Drug-herb interactions represent a significant and often underestimated source of adverse drug events, arising from the concurrent use of conventional medications and herbal or botanical supplements. The use of herbal products is widespread, with estimates suggesting that 20 to 40 percent of patients in developed countries regularly use complementary and alternative medicine, often without disclosing this use to their healthcare providers. Herbal products contain multiple pharmacologically active compounds that can interact with prescription and over-the-counter medications through the same pharmacokinetic and pharmacodynamic mechanisms as conventional drug-drug interactions.
St. John’s Wort (Hypericum perforatum) is the herbal product with the greatest number of documented clinically significant drug interactions. It is a potent inducer of CYP3A4, CYP2C9, CYP2C19, and P-glycoprotein, and its effects persist for up to two weeks after discontinuation due to the time required for enzyme synthesis. By inducing these metabolic and transport pathways, St. John’s Wort reduces the plasma concentrations and efficacy of numerous medications, including cyclosporine, tacrolimus, oral contraceptives, warfarin, simvastatin, digoxin, and many antiretroviral and anticancer drugs. The interaction with cyclosporine has caused transplant rejection, and the interaction with oral contraceptives has resulted in unintended pregnancies. Patients should be specifically questioned about St. John’s Wort use, and concurrent use with drugs that have narrow therapeutic indices should be avoided.
Ginkgo biloba is widely used for cognitive enhancement and peripheral vascular disease. It inhibits platelet-activating factor and has antiplatelet properties, creating a pharmacodynamic interaction with anticoagulant and antiplatelet medications. Concurrent use of ginkgo with warfarin, aspirin, or clopidogrel increases bleeding risk, and spontaneous bleeding events, including intracranial hemorrhage, have been reported. Ginkgo also interacts with certain anticonvulsants: it can reduce the efficacy of valproic acid and increase the risk of seizures, possibly through proconvulsant constituents. Additionally, ginkgo inhibits CYP2C19, potentially increasing concentrations of drugs metabolized by this enzyme, such as proton pump inhibitors and certain antidepressants.
Ginseng (Panax ginseng) has complex and variable effects on drug metabolism and pharmacodynamics. It inhibits CYP2C9 and CYP3A4 in vitro, but clinical studies show inconsistent effects on drug concentrations. The most clinically significant interaction is with warfarin, where ginseng has been reported to reduce the anticoagulant effect, potentially through induction of warfarin metabolism or through procoagulant effects. Ginseng also interacts with MAOIs, potentially producing manic symptoms, and with antidiabetic medications through its hypoglycemic effects, which can increase the risk of hypoglycemia. The quality and composition of ginseng products vary widely, further complicating prediction of interactions.
Echinacea, commonly used for prevention and treatment of the common cold, interacts with immunosuppressant medications through pharmacodynamic antagonism. Echinacea stimulates immune function through activation of macrophages, natural killer cells, and cytokine production, which may theoretically reduce the efficacy of immunosuppressants such as cyclosporine, tacrolimus, and corticosteroids. While clinical evidence for this interaction is limited, concurrent use is generally discouraged in transplant recipients and patients with autoimmune diseases. Echinacea also inhibits CYP3A4 and CYP1A2, potentially increasing concentrations of drugs metabolized by these enzymes, though the clinical significance of these effects appears modest.

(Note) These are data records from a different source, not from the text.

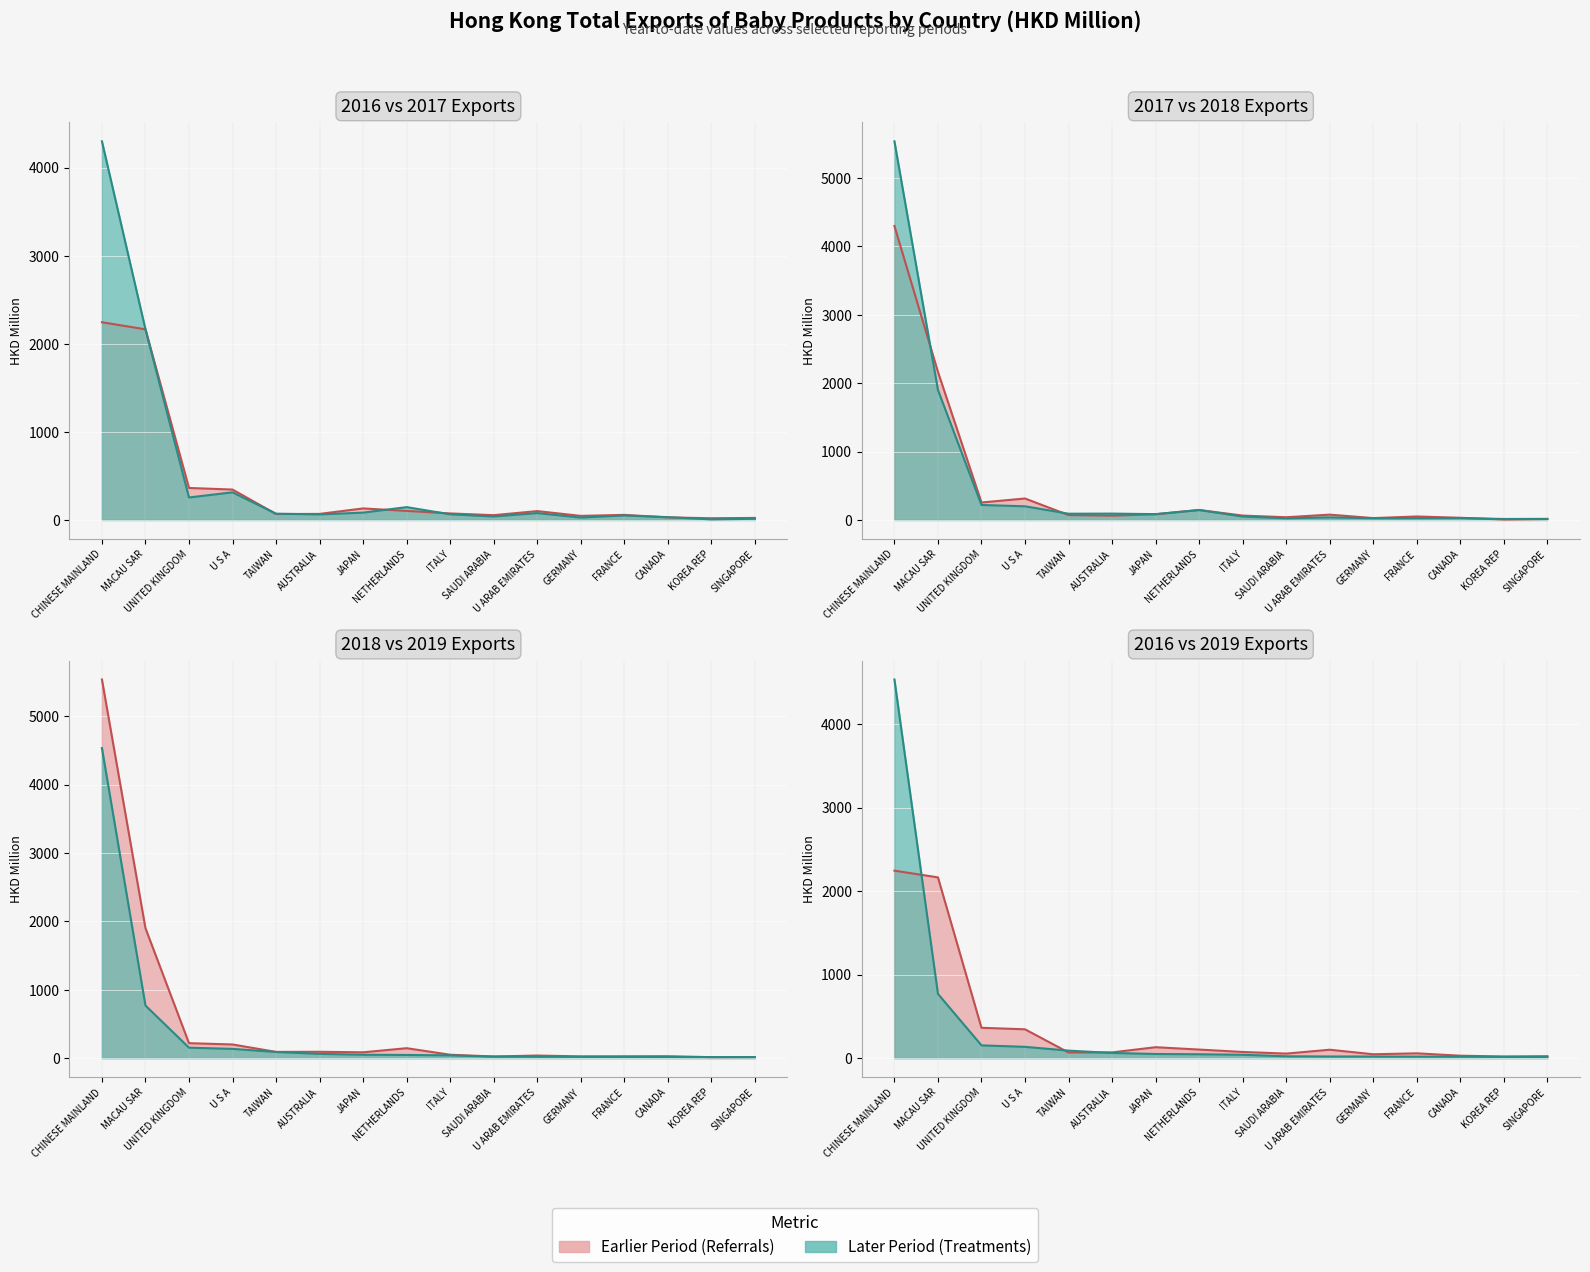

What is the approximate value of 2018 Exports (line) at TAIWAN?

91.2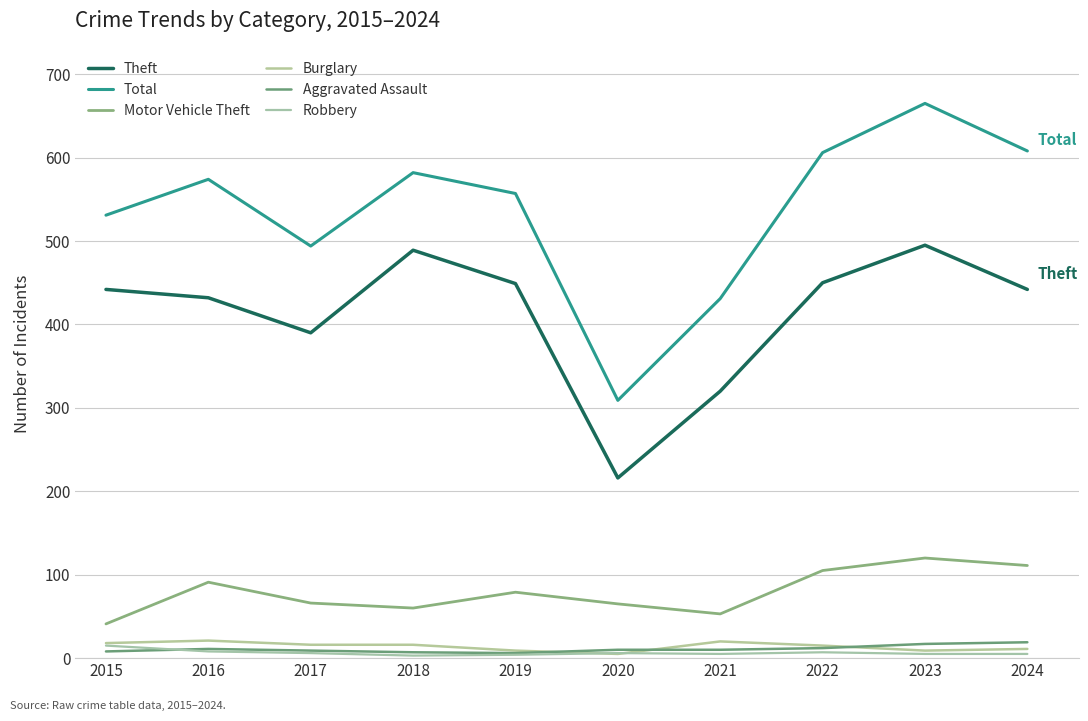

Which label corresponds to the largest value in the chart?

2023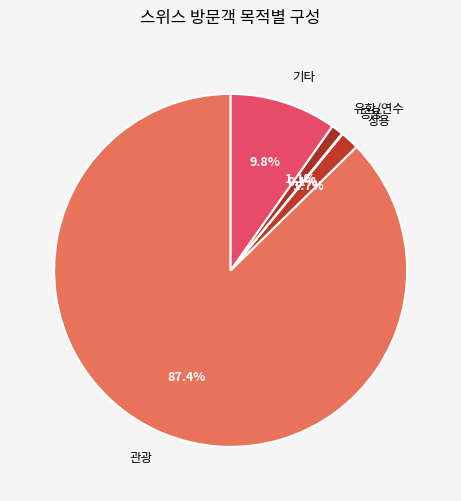

Which category has the biggest portion of the pie?

관광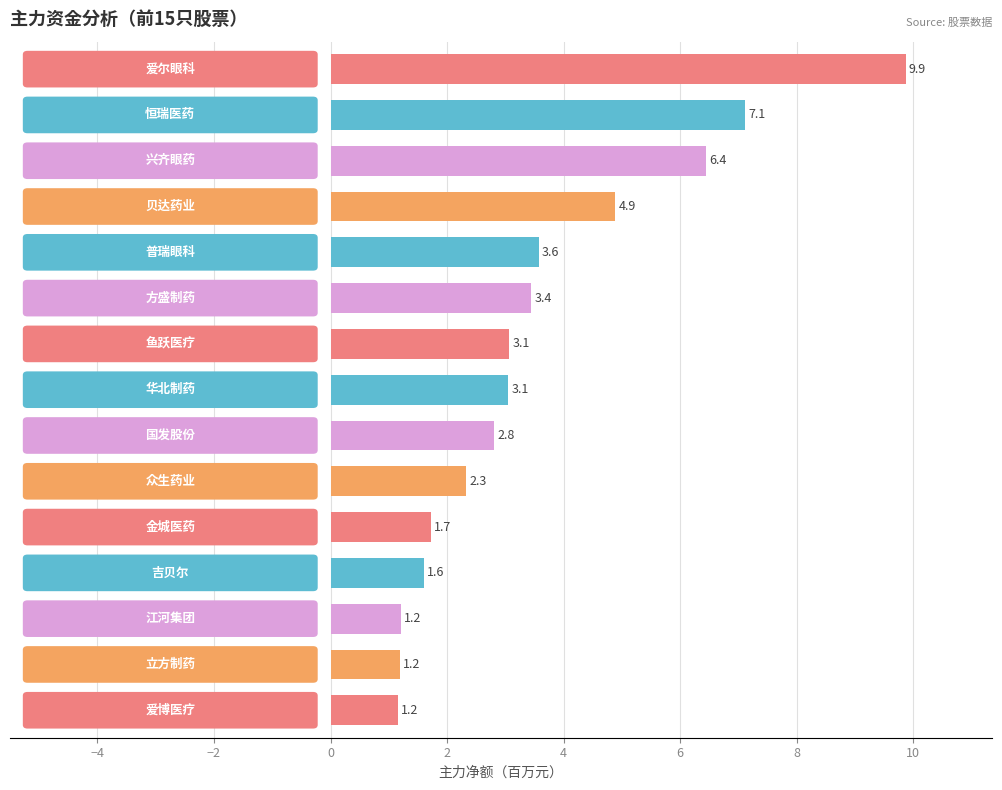

What is the maximum value shown in the chart?

9.9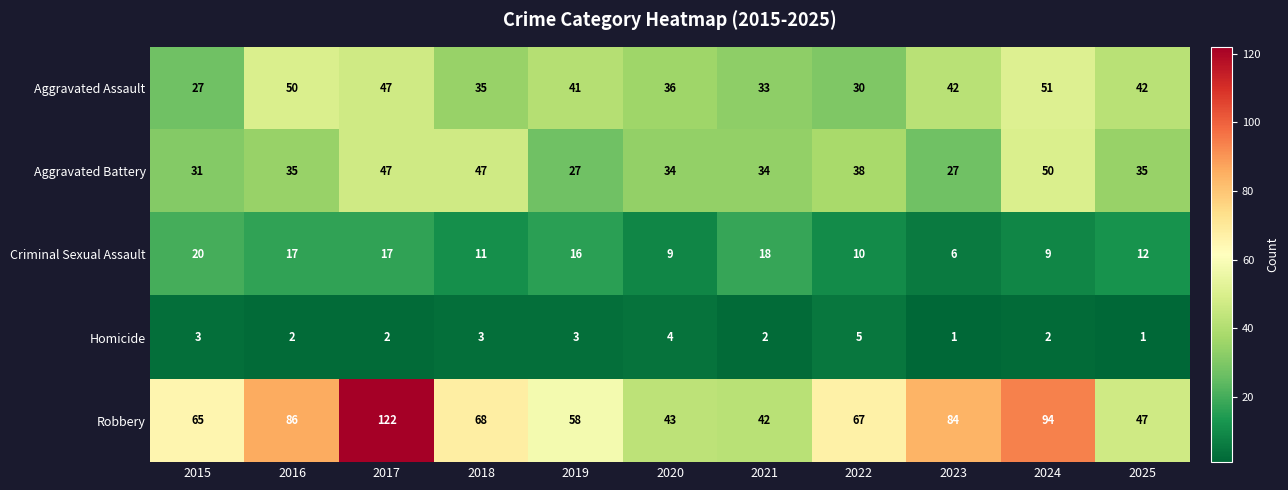

At 2016, list the series in order from smallest to largest.

Homicide, Criminal Sexual Assault, Aggravated Battery, Aggravated Assault, Robbery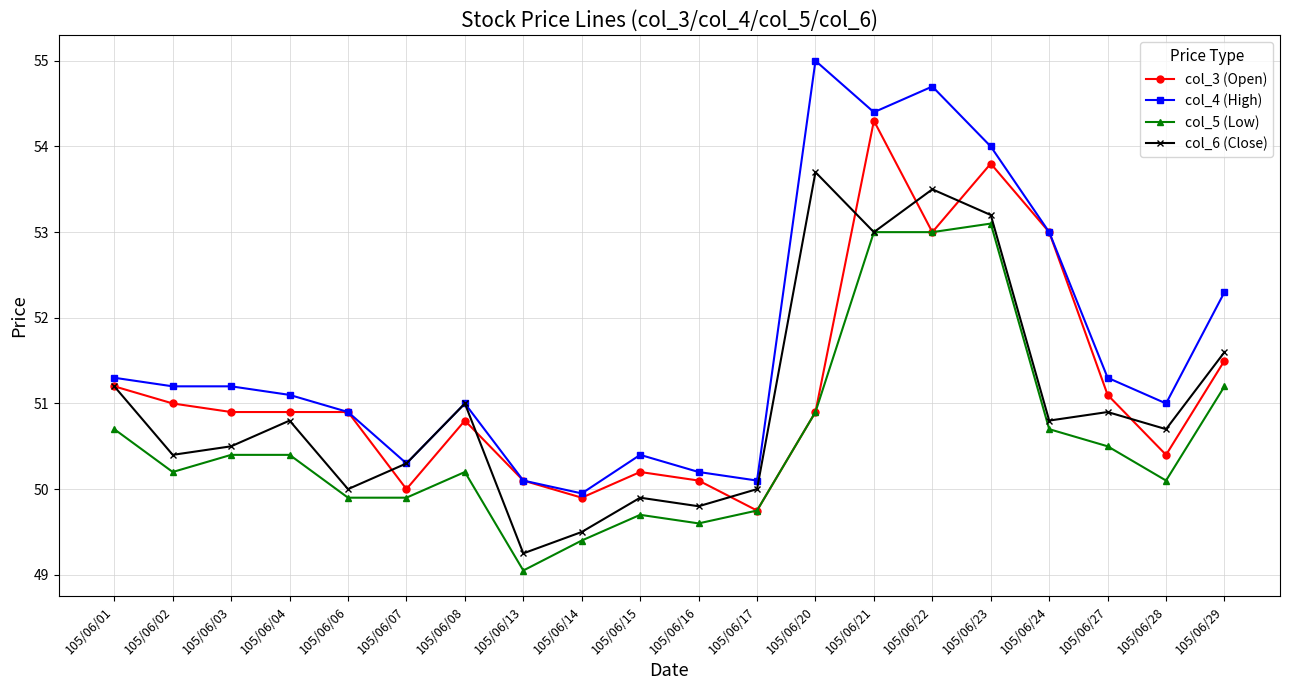

What is the difference between the second highest and second lowest values in the col_3 (Open) series?

3.9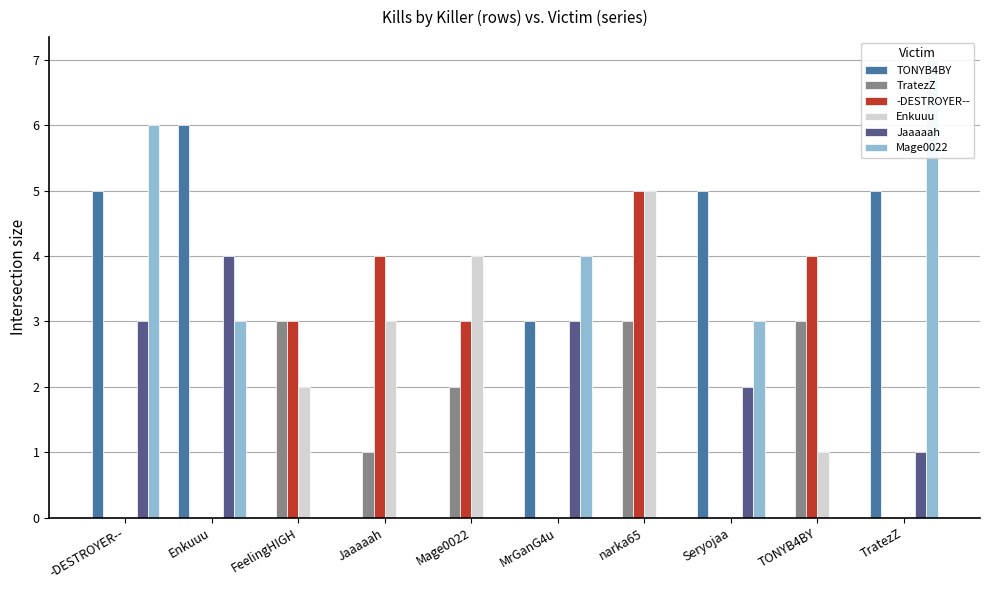

At which category is the sum across all series the highest?

-DESTROYER--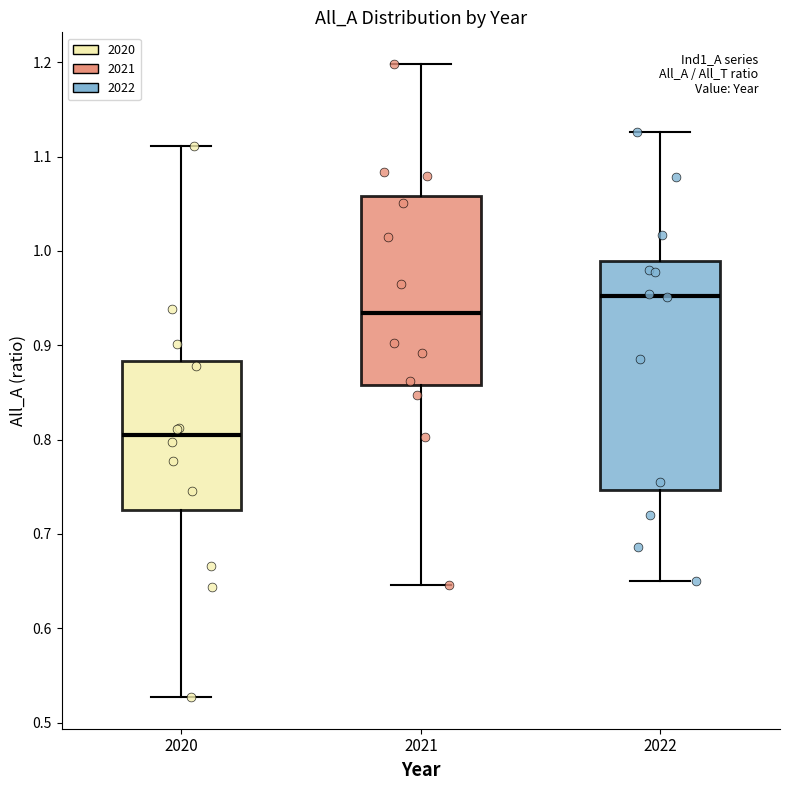

Which box's median line is the highest?

2022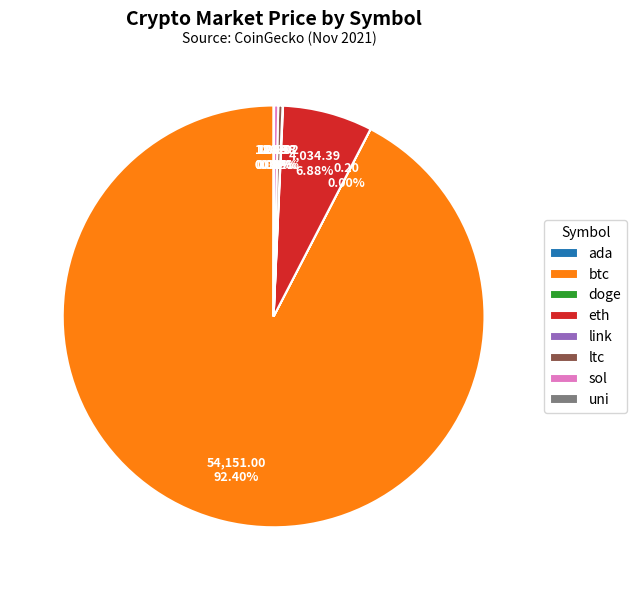

To the nearest percent, what is the difference between the largest and smallest slice percentages?

92%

Kava (Piper methysticum) has been associated with hepatotoxicity, and this risk is increased when combined with other hepatotoxic medications. Kava inhibits CYP450 enzymes, including CYP1A2, CYP2C9, CYP2C19, CYP2D6, and CYP3A4, potentially increasing the concentrations of drugs metabolized by these pathways. The additive sedative effects of kava with benzodiazepines, alcohol, and other CNS depressants can produce excessive sedation and respiratory depression. Kava has been banned or restricted in many countries due to hepatotoxicity concerns.
Prevalence of herbal use varies by population and geographic region but is consistently high among patients with chronic diseases, including those taking multiple medications. Factors associated with herbal use include older age, higher education, female sex, and the presence of conditions such as cancer, arthritis, and chronic pain.
Clinical assessment of potential drug-herb interactions requires routine, non-judgmental questioning about all complementary and alternative medicine use, including specific product names, doses, and frequency of use. Reliable information about interactions can be obtained from resources such as the Natural Medicines Comprehensive Database, the US National Center for Complementary and Integrative Health, and specialized clinical pharmacology databases. When interactions are identified, strategies include discontinuing the herbal product, selecting an alternative herb or medication without interaction potential, adjusting medication doses, and monitoring clinical response and drug concentrations more closely.